INPUT DATA.

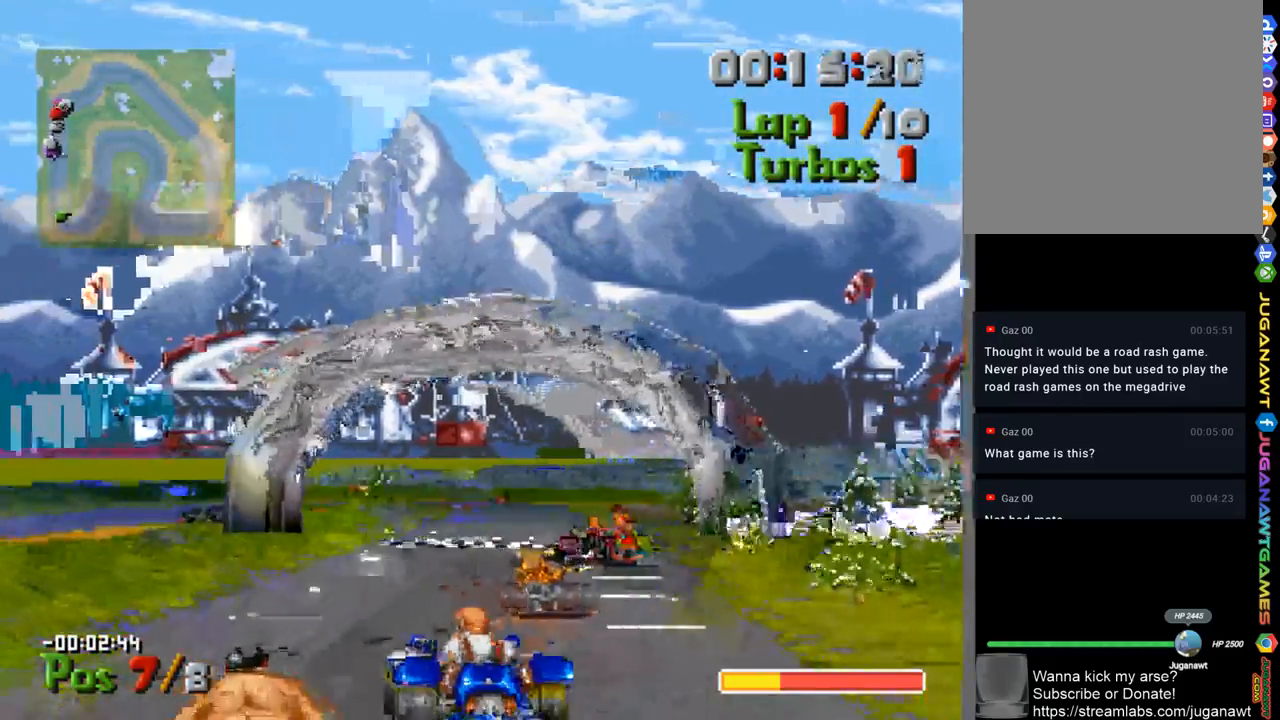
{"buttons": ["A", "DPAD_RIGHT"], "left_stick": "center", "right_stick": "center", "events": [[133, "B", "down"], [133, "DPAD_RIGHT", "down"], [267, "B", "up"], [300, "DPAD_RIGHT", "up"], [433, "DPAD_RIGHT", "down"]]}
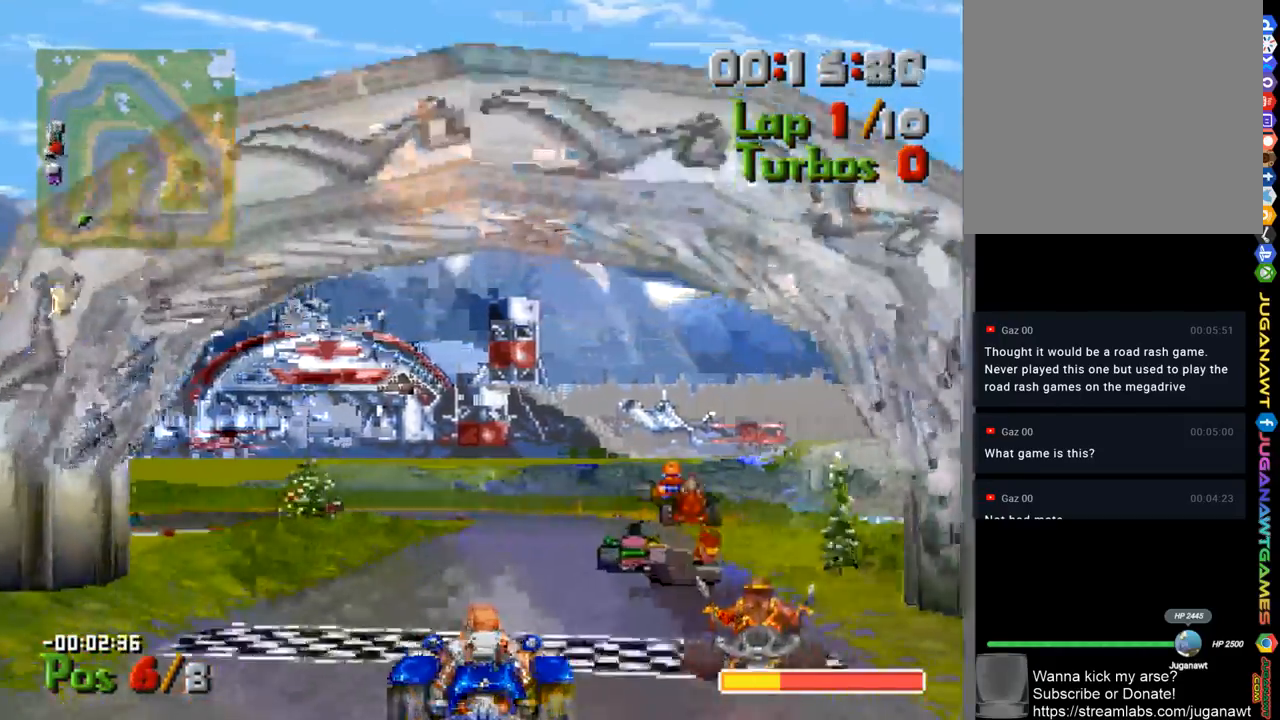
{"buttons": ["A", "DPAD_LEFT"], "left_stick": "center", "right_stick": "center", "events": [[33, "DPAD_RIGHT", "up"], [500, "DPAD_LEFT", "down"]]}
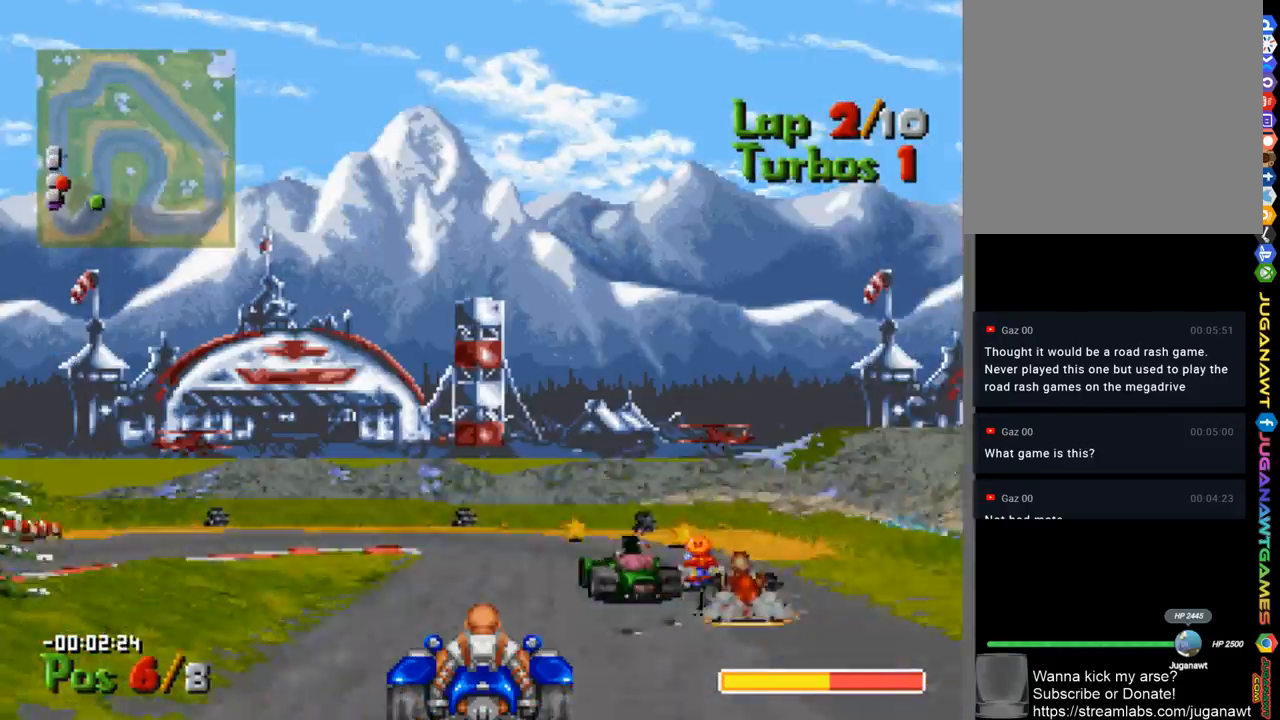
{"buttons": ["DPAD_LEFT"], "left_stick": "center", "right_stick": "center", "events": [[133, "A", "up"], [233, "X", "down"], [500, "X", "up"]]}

EXERCISE DESCRIPTION.
Write the material out again exactly as it appears, dropping the pictures.

SOLUTION TO THIS PROBLEM.
{"buttons": ["A", "DPAD_RIGHT"], "left_stick": "center", "right_stick": "center", "events": [[133, "B", "down"], [133, "DPAD_RIGHT", "down"], [267, "B", "up"], [300, "DPAD_RIGHT", "up"], [433, "DPAD_RIGHT", "down"]]}
{"buttons": ["A", "DPAD_LEFT"], "left_stick": "center", "right_stick": "center", "events": [[33, "DPAD_RIGHT", "up"], [500, "DPAD_LEFT", "down"]]}
{"buttons": ["DPAD_LEFT"], "left_stick": "center", "right_stick": "center", "events": [[133, "A", "up"], [233, "X", "down"], [500, "X", "up"]]}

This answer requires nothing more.